Les soignants payent le prix fort. 10% des personnes tuées par le virus sont des soignants. Et de grandes figures de la lutte anti-Ebola y laissent leur vie, comme le responsable du centre anti-Ebola de Sierra Leone, Omar Khan et un ponte de l'hôpital de Freetown (Kle SL). Des médecins étrangers sont aussi touchés.

Un médecin et une infirmière américaine, Kent Brantly et Nancy Writebol, ont également été rapatriés aux Etats-Unis début août 2014. Le pays tout entier va suivre leur arrivée en direct à la télévision, avec des images aériennes, dignes d'un film catastrophe. Ils seront d'ailleurs les premiers à recevoir un traitement expérimental, le Zmapp dont on entend parler pour la première fois le 7 août 2014. Et la happy end à l'américaine aura lieu, puisqu'ils vont guérir. Le père Miguel Pajares, un prêtre espagnol contaminé et rapatrié dans son pays, lui aussi traité au Zmapp, décèdera en revanche le 12 août.

Du déni à la psychose

Depuis début août, la population comprend enfin la gravité du virus. On passe alors du déni à la psychose. Les équipes de MSF et de la Croix-Rouge racontent la peur des populations, comme en temps de guerre. Les personnes qui se pensent infectées se cachent. On assiste à des scènes d'une cruauté hallucinante. Le 13 août, des reporters de l'AFP ont raconté l'agonie d'une jeune fille de 12 ans, dans un village du Liberia.

Quand sa famille a été contaminée, les habitants du village ont paniqué, posé des barricades.

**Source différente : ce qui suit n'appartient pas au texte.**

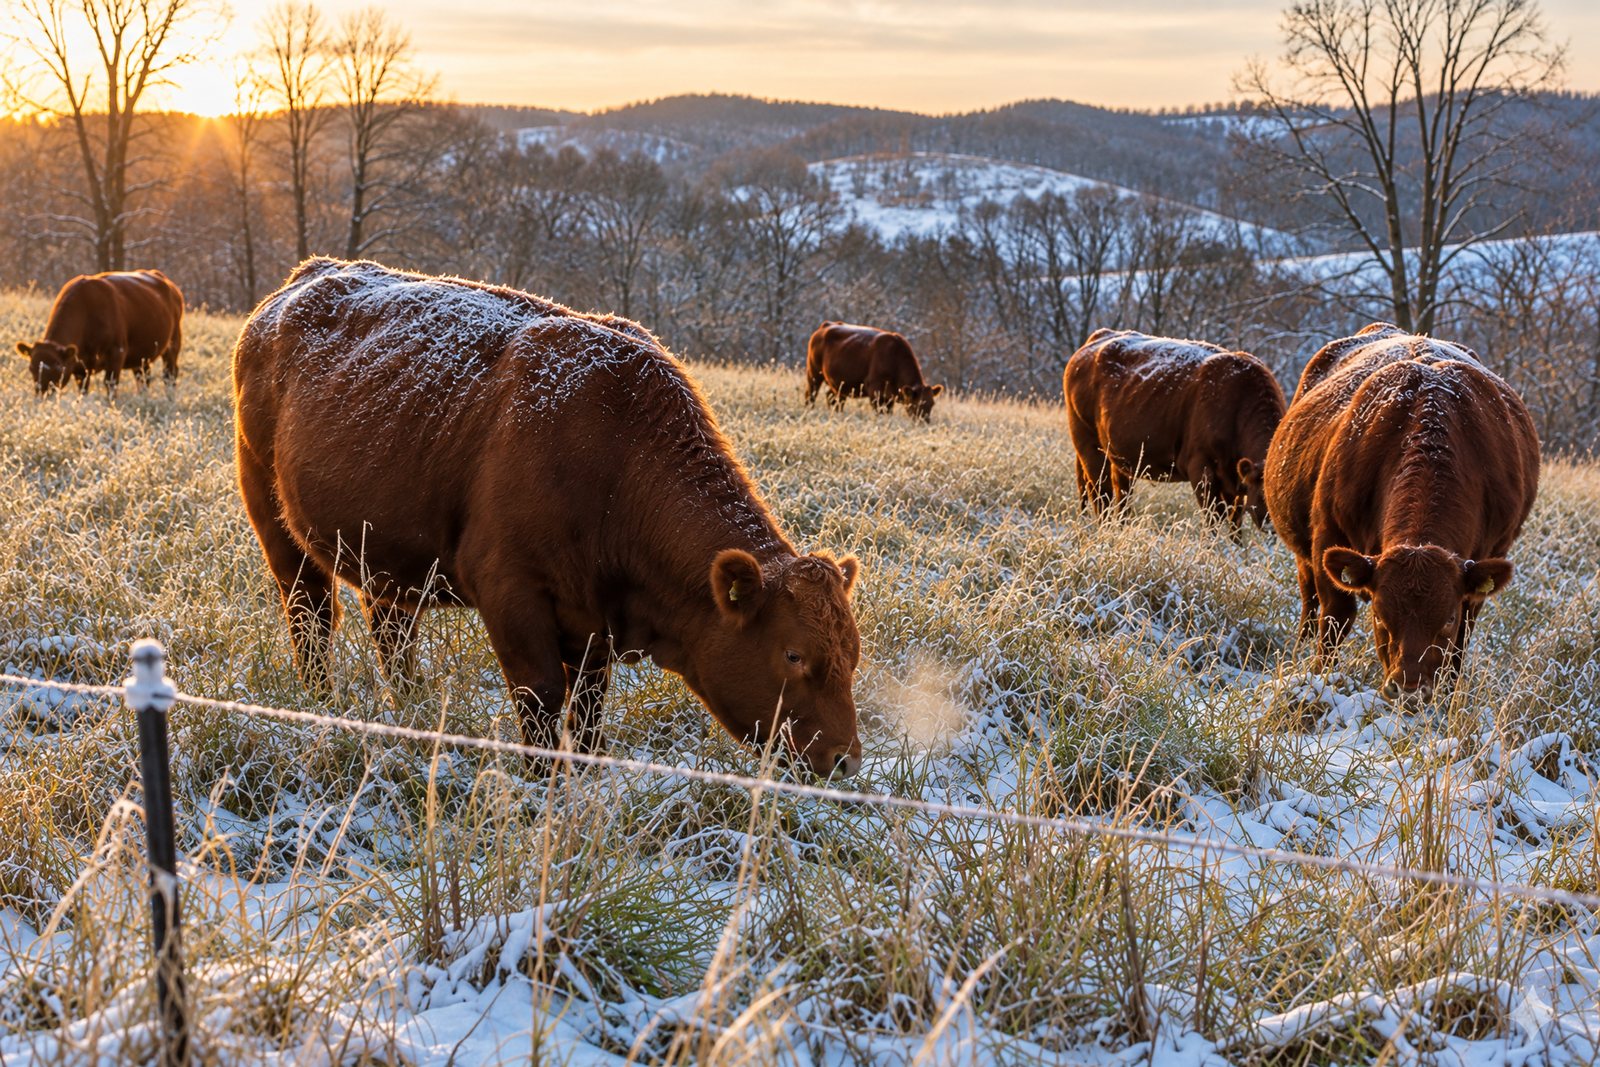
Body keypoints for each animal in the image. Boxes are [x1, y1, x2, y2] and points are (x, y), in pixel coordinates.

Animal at [15, 270, 183, 396]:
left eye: (58, 367)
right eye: (31, 368)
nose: (43, 393)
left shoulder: (117, 352)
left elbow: (110, 384)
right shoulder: (80, 366)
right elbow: (83, 389)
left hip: (173, 343)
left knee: (170, 374)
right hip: (141, 355)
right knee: (143, 376)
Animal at [233, 258, 865, 777]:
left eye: (853, 654)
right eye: (793, 654)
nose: (846, 760)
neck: (614, 457)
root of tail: (304, 279)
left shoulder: (593, 627)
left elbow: (586, 713)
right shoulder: (512, 594)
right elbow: (540, 701)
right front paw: (541, 787)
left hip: (387, 553)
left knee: (390, 627)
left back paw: (409, 706)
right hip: (276, 523)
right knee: (311, 614)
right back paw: (321, 701)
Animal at [805, 322, 944, 421]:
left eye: (932, 404)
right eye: (917, 403)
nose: (924, 422)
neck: (894, 357)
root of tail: (826, 325)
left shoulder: (889, 397)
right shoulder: (875, 391)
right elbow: (879, 412)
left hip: (838, 384)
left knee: (833, 398)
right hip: (814, 373)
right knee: (811, 394)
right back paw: (810, 410)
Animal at [1063, 328, 1286, 533]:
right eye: (1266, 493)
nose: (1276, 528)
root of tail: (1098, 337)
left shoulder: (1234, 480)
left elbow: (1234, 522)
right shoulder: (1201, 467)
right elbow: (1214, 519)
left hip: (1118, 456)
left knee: (1120, 495)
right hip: (1088, 445)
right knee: (1100, 494)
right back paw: (1105, 529)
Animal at [1264, 322, 1540, 703]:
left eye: (1447, 619)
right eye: (1381, 616)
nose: (1410, 690)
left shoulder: (1486, 562)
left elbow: (1461, 641)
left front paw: (1448, 695)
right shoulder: (1327, 539)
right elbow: (1335, 618)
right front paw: (1318, 679)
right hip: (1303, 553)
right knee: (1310, 602)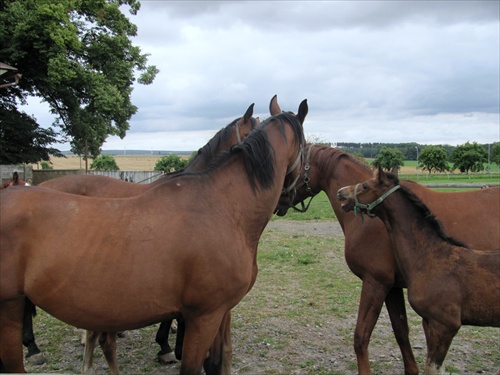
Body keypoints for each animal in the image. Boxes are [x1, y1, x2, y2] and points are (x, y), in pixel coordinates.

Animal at [0, 98, 306, 374]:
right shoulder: (205, 315)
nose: (291, 198)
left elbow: (218, 361)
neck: (223, 207)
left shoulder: (219, 312)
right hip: (10, 308)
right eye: (306, 148)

Le père était déjà mort quand les autorités sont arrivées. Elles ont choisi de boucher les portes et les fenêtres de la maison, laissant Fatu et sa mère, malades, et emmurées vivantes, sans eau ni nourriture, abandonnées à leur sort où elles sont mortes. Personne n'a répondu à leurs appels désespérés. La peur de la contamination dépasse tout…

Le virus peut-il être contenu ?

Les experts ne sont pas vraiment optimistes. Un cinquième pays a été touché : le Sénégal, et une autre épidémie totalement indépendante est apparue, en République démocratique du Congo, qui a déjà fait 31 morts. Heureusement, les soignants ont rapidement reconnu le virus puisque c'est la septième épidémie depuis 1976. Elle devrait donc être rapidement contenue.

Selon l'OMS, il faudra au minimum six à neuf mois pour arrêter l'épidémie en Afrique de l'Ouest. D'ici là, toujours selon l'OMS, 20.000 personnes seront probablement touchées ! Sachant que le taux de décès avoisine les 60%, cela fait 12.000 morts, quasiment dix fois plus qu'aujourd'hui. Une bonne nouvelle tout de même, les premiers essais réalisés sur le traitement expérimental, le fameux Zmapp, sont très encourageants.